Case Studies in Construction Materials (Dec 2024)
Generative design and topology optimization research for single–layer aluminum alloy grid shell connections
Abstract
The connection design of single–layer aluminum alloy grid shells traditionally relies on empirical strategies and is carefully tailored to specific construction requirements. However, confronting the intricacies inherent in the requirements of the contemporary era of intelligent construction poses rising challenges. This study aimed to enhance the connection design method for single–layer aluminum alloy grid shells on the basis of generative design (GD) and topology optimization (TO). First, mathematical models for GD and TO were outlined on the basis of the Audze–Eglais space–filling criterion and the solid isotropic material with penalization algorithm. Subsequently, GD and TO research were conducted on the single–layer aluminum alloy gird shell structure connection, with the glass skylight at Beijing Daxing International Airport used as a case study.
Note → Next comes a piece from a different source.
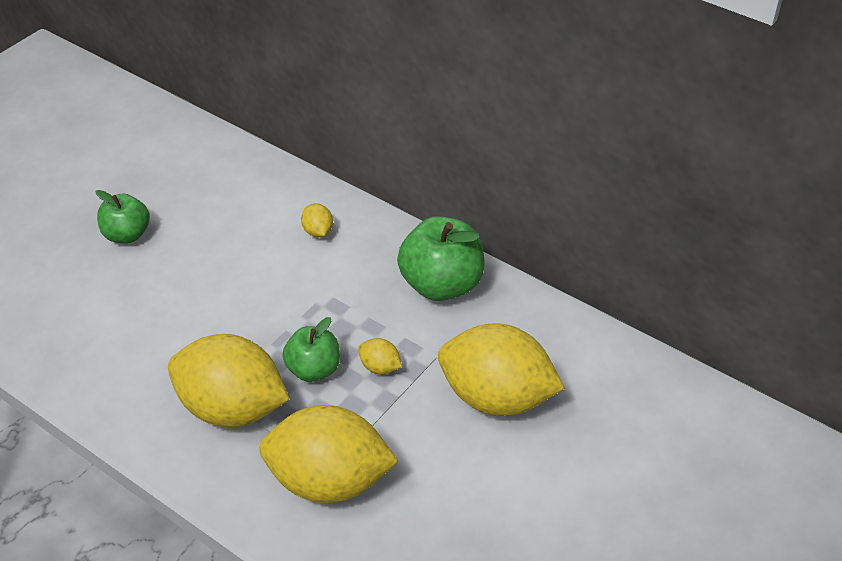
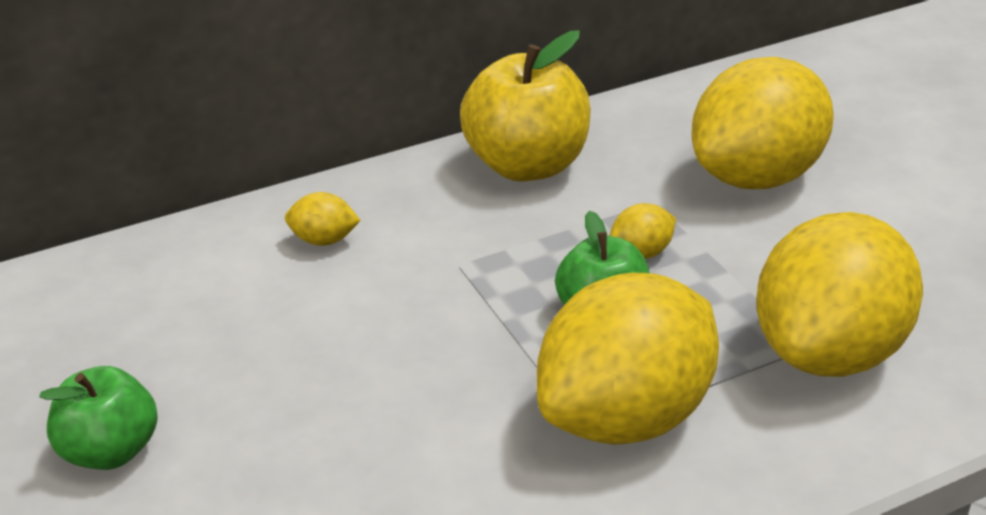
camera: 60 degrees left, 10 degrees down
(441, 285) = (528, 166): green apple -> yellow apple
Then, how various parameters, such as enhanced retention for different mass objectives, affect the diversity of outcomes in GD was explored. Ultimately, connections were created using 3D printing with polylactic acid, and the feasibility of using 3D printing technology to fabricate complex connections was assessed. Results showed that the GD surpassed TO in spatial exploration and model generation. The representative connection achieved through GD exhibited a 57 % decrease in mass and a 38 % reduction in maximum equivalent stress in comparison with the traditional plate–type connection. Additionally, 3D printing technology offered viable solutions for producing complex connections, boasting rapid and efficient manufacturing capabilities.